### Exercise passage
It was pretty windy 4.7m conditions and a little bit wobbly with some breaking on the outside and some on the inside, which probably explained why every surfer and his dog wasn’t on it and we could get a few. Even so, there was a splattering of the world’s best surfers in the line-up, (It’s not often you’re bottom turning and seeing Taj Burrow’s head in the lip) but the crowd wasn’t too bad considering the ASP was in town.
John Carter
Working from the boat proved to be far trickier than I’d imagined. I’m sure on a nice glassy day with evenly spaced sets draining down the reef it’s no problem shooting here, but throw in 25 knots of wind and two different swells and it was almost impossible to be in the right place at the right time. I’m not sure whether any sailor has ever done a jump before at Cloudbreak, but Philip Koester soon put the record straight throwing a big forward and a couple of decent sized back loops while the wind was strong at the beginning of the session. Surely that has to be a first?
By 5 p.m. all the boys had clocked up a few solid waves and, with sunset looming, we had to navigate the reef passes before it was too dark to make it back to Plantation.
D DAY
Scott McKercher
So this was the day all the nerves were about. Jason’s forecast for his previous big day [in 2011] was 3.6m on an 18-second period swell. This one was 4.2m on a 15-second period. But the consensus was that it wasn’t going to be as big, with the howling winds holding the swell back. And it wasn’t. On the way out past Namotu we saw a nice one wrapping around the island, but it wasn’t huge, so already I knew it wasn’t going to be in the ridiculous scale.
As we pulled up, Jason was already out there on a boat with Joel Parkinson and Mick Fanning – who’d had their early morning session and were on their way back – so he jumped ship into ours. He’d been looking at it for a while, but there were dubious glassy patches holding him back. With a shifty peak from the inside to out, it was way too easy to get cleaned up like a sitting duck with nowhere to go.
Slowly the wind built to where it seemed possible out the back, but still glassy on the inside. Jason rigged first, and wallowed out the back for a bit before I joined him and went straight down to my waist with very little wind. Oh dear. Ever so slowly it built, where were able to pluck one or two, but it took a while. The bigger bombs out the back where a bit messed up and bumpy, but the mid-sized ones that hit the inside had more wall and were sucky and ridiculously, glassy smooth.
Philip only had his 5.0 and had to watch agonizingly until there was a bit more wind. Eventually it did pick up and he was able to venture out for his first wave. He’d been wise to be patient and now he was finally getting a taste of what he’d flown so far for.

### Information supplied
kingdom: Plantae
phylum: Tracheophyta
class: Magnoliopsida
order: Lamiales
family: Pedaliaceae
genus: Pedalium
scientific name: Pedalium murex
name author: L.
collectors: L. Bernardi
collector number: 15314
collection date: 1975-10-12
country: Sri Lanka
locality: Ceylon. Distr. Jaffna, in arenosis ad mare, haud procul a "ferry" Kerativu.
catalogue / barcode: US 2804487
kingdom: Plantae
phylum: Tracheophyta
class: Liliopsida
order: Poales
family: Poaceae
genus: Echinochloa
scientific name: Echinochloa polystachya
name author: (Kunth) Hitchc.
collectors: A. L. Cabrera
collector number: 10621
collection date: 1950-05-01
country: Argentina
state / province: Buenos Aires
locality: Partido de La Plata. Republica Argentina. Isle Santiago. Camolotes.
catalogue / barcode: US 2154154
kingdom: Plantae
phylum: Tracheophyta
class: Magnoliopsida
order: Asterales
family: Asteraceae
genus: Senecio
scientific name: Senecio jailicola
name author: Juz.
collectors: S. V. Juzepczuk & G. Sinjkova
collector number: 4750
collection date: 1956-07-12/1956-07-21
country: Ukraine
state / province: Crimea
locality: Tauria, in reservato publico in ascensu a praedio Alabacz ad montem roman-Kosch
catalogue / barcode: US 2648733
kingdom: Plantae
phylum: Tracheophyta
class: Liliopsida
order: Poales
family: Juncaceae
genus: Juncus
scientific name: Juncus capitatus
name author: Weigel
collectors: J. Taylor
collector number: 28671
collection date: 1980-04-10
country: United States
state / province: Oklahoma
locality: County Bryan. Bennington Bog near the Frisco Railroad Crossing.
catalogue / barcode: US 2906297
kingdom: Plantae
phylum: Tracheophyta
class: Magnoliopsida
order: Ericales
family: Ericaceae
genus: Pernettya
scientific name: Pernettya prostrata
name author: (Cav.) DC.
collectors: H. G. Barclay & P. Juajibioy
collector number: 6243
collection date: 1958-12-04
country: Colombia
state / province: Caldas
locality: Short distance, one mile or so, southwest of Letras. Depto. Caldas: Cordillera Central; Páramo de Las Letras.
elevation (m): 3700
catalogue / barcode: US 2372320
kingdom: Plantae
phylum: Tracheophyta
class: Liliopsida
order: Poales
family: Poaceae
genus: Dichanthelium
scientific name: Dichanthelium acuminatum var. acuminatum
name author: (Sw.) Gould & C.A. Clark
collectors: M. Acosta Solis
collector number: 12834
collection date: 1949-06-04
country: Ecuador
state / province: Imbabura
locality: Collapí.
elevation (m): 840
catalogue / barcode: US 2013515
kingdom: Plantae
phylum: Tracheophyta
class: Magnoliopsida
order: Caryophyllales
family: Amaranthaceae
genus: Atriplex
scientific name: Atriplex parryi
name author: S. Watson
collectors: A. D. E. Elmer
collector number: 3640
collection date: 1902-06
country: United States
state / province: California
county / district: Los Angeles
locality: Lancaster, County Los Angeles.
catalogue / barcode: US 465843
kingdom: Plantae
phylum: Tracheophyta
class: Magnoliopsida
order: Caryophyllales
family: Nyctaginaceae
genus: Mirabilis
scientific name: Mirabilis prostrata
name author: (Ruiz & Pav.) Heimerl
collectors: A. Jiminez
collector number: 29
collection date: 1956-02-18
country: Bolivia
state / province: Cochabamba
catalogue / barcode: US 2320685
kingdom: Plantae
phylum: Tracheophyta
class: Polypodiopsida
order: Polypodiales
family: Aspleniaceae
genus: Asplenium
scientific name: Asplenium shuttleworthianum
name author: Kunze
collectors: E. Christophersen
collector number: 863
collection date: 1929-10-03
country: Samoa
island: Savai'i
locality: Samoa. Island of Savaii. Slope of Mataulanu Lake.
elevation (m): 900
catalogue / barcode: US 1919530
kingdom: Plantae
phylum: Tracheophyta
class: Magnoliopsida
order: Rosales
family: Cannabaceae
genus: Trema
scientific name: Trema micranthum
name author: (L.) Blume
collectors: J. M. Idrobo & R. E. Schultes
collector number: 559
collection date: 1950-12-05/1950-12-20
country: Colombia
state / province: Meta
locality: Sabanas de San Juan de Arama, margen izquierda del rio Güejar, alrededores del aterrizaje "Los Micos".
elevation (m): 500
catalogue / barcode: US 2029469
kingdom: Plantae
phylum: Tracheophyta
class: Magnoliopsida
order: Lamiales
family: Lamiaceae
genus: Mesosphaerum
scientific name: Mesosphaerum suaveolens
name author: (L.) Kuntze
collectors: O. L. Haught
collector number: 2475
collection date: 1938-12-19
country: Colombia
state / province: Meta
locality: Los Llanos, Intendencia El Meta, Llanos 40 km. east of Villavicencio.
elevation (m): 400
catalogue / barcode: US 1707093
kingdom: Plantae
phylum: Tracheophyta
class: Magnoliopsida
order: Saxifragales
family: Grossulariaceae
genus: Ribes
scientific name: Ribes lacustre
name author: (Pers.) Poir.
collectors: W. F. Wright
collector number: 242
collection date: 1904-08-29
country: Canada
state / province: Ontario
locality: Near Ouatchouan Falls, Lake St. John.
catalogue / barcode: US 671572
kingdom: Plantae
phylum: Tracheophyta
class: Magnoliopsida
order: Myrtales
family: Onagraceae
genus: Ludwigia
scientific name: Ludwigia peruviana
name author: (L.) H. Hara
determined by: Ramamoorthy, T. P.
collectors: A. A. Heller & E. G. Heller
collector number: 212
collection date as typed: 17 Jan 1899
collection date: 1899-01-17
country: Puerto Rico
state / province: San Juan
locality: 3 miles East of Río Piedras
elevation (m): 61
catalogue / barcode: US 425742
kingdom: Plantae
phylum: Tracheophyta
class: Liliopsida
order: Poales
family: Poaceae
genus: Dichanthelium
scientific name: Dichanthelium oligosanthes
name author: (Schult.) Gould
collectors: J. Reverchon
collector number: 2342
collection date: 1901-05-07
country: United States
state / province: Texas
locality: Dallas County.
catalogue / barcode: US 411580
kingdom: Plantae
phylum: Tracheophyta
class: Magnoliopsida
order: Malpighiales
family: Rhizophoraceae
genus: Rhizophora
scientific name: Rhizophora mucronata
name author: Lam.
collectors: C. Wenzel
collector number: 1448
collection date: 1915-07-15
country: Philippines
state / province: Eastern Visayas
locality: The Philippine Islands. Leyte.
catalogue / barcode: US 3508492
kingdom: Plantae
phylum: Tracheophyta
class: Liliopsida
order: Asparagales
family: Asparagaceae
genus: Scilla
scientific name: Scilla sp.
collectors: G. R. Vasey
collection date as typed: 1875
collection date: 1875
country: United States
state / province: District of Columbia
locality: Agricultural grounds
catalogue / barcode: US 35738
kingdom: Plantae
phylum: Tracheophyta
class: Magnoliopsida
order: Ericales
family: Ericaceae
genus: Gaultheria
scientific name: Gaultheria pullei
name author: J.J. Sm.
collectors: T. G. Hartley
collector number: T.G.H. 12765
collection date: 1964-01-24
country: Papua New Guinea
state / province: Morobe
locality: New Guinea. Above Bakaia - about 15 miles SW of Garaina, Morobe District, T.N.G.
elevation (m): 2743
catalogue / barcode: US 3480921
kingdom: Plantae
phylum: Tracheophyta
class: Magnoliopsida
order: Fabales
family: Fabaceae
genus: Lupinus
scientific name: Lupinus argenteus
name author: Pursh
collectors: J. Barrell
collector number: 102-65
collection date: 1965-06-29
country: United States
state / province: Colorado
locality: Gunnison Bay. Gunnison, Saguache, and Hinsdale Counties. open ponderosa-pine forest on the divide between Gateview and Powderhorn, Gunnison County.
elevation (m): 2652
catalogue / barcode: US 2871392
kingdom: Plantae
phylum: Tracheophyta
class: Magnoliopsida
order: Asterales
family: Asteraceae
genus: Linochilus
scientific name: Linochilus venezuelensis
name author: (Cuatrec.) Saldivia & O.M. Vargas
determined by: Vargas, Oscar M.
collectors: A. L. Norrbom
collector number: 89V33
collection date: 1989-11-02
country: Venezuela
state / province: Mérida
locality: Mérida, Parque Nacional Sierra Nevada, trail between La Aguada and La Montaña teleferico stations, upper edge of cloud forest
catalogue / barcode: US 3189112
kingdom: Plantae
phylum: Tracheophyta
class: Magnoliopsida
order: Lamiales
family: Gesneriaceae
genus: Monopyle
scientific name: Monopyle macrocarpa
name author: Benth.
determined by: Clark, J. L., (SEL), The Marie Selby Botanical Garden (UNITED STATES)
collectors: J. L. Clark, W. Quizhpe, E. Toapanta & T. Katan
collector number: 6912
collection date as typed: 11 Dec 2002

### Task list
1. In the windsurfing account, transcribe the text from "By 5 p.m. all" up to and including "back to Plantation.".
2. In the windsurfing account, what was the swell forecast for D Day?

### Answer list
1.
By 5 p.m. all the boys had clocked up a few solid waves and, with sunset looming, we had to navigate the reef passes before it was too dark to make it back to Plantation.

2. 4.2m on a 15-second period.